Tag Archives: preservation

PDF for digital preservation and delivery #ndf2012

PDF for digital preservation and delivery
John Laurie, University of Auckland Library
PDF is ubiquitous on the web and many organisations in New Zealand are using it as a document storage format. It has been an open standard since 2008, and has been endorsed by key organisations around the world. It is a complex format with many different versions. This paper will look at differences between PDF/A archival formats and other PDF formats, methods for handling born-digital PDFs and PDFs created by scanning, problems with dirty OCR (optical character recognition) and text extraction for indexing, and issues around file sizes for preservation and online display.
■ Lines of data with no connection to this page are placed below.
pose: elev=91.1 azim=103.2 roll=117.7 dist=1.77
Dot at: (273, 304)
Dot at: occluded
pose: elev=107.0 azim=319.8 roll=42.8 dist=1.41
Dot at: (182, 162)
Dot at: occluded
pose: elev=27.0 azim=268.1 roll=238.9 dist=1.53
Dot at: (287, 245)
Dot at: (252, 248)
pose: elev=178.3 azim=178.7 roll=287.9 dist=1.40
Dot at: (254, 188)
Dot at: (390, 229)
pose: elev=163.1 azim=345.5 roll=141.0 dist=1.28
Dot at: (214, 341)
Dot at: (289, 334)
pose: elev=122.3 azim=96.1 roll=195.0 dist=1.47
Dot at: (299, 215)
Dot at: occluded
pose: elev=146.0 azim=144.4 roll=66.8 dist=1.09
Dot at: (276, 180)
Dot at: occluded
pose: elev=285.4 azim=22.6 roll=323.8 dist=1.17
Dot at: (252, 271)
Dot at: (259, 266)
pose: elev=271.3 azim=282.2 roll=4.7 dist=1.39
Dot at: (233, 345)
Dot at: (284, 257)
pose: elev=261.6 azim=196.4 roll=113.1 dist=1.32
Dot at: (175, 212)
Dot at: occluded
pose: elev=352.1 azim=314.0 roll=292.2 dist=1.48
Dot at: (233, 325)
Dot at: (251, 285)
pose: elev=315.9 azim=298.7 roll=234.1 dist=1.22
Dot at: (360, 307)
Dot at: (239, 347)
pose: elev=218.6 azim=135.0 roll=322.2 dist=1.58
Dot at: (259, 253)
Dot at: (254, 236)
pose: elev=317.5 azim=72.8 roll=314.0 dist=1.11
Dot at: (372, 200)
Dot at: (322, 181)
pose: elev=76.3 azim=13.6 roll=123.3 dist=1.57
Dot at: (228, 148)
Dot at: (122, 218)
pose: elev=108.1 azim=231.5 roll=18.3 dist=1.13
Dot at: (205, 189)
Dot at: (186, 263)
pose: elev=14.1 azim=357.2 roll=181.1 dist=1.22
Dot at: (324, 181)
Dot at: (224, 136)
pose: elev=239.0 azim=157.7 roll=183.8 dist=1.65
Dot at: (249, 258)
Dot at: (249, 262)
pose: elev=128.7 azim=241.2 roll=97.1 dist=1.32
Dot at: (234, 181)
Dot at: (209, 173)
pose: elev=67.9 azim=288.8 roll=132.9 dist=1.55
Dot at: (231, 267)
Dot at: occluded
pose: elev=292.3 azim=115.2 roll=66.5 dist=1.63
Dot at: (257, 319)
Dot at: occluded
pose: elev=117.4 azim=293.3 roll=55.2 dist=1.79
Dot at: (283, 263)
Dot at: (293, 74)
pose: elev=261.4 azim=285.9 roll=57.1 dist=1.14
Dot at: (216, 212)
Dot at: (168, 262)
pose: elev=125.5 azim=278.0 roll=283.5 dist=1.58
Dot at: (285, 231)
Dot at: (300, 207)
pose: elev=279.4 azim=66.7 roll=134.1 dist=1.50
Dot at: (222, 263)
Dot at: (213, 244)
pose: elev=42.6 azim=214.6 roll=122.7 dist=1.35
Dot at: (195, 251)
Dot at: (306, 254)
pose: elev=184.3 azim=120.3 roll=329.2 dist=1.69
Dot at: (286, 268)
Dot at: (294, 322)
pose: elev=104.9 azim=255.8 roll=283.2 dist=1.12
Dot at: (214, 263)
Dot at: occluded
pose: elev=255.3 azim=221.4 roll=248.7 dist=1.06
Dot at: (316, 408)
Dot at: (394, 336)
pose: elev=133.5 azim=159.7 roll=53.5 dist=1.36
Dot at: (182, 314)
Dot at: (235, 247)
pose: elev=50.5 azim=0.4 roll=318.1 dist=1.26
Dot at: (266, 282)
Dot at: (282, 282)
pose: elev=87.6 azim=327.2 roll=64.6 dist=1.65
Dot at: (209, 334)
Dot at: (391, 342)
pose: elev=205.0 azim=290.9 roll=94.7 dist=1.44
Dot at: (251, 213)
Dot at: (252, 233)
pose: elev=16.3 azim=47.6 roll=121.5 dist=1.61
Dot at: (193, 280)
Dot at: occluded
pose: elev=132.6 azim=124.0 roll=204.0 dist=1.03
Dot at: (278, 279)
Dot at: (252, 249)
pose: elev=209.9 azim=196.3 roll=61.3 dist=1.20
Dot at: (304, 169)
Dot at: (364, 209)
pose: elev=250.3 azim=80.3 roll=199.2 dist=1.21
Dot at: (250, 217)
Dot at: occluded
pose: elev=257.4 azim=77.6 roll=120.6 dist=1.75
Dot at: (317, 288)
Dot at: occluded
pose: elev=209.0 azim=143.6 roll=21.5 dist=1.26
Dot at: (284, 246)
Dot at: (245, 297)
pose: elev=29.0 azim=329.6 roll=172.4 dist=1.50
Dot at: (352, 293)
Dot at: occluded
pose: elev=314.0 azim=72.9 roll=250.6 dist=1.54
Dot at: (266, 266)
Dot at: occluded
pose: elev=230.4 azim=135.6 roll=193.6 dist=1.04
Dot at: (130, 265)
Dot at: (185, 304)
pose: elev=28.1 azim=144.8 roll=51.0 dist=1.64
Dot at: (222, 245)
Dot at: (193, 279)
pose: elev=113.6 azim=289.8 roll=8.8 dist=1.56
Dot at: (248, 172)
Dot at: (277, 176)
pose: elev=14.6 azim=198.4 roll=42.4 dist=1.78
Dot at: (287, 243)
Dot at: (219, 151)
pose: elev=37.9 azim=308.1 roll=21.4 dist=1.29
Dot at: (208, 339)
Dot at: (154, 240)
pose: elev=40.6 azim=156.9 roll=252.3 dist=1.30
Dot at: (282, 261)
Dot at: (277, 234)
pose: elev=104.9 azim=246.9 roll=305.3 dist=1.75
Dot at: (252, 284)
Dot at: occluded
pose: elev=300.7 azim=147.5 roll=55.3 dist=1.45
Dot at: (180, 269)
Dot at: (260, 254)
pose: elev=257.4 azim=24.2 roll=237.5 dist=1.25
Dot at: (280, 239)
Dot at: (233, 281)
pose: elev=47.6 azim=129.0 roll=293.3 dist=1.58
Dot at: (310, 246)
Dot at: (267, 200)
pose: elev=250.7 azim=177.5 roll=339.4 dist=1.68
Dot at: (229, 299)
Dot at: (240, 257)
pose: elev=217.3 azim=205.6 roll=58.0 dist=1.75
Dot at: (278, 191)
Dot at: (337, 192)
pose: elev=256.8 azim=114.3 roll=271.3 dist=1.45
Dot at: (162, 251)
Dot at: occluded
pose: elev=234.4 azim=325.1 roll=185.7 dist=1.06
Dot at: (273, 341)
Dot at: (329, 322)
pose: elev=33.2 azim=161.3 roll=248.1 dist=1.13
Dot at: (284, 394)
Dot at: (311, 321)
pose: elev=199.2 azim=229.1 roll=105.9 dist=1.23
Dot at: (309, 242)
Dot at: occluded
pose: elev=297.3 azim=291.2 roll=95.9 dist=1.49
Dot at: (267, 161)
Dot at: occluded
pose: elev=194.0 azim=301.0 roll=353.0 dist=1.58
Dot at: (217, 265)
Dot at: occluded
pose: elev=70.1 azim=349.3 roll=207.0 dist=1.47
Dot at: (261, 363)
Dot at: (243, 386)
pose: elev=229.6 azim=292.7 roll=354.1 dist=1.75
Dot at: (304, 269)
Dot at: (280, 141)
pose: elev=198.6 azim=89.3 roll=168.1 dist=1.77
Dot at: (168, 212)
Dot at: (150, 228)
It will also look at usage of Adobe’s RDF and Dublin Core-based XMP metadata and compare PDF with METS-Alto as a format for different types of digitisation.

Doubts about PDF as a format – have sometimes used it and then changed to TEI – but with all its faults it’s here to stay.

Issues

  • Is PDF good enough?
  • what’s a maximum file size
  • pdf/a or simple pdf?
  • searchable text or clearscan?
  • OCR?
  • etc

Various local pdf collections at UofAuckland – past exam papers, Journal of the Polynesian Society, New Zealand Journal of History, early NZ statutes, theses, working papers, course materials.

B-engine platform displays as pdf and extracts text and makes it available for cross-site search.

Pdf continually improving – read aloud versions; now working with citations[1]. But hard to edit.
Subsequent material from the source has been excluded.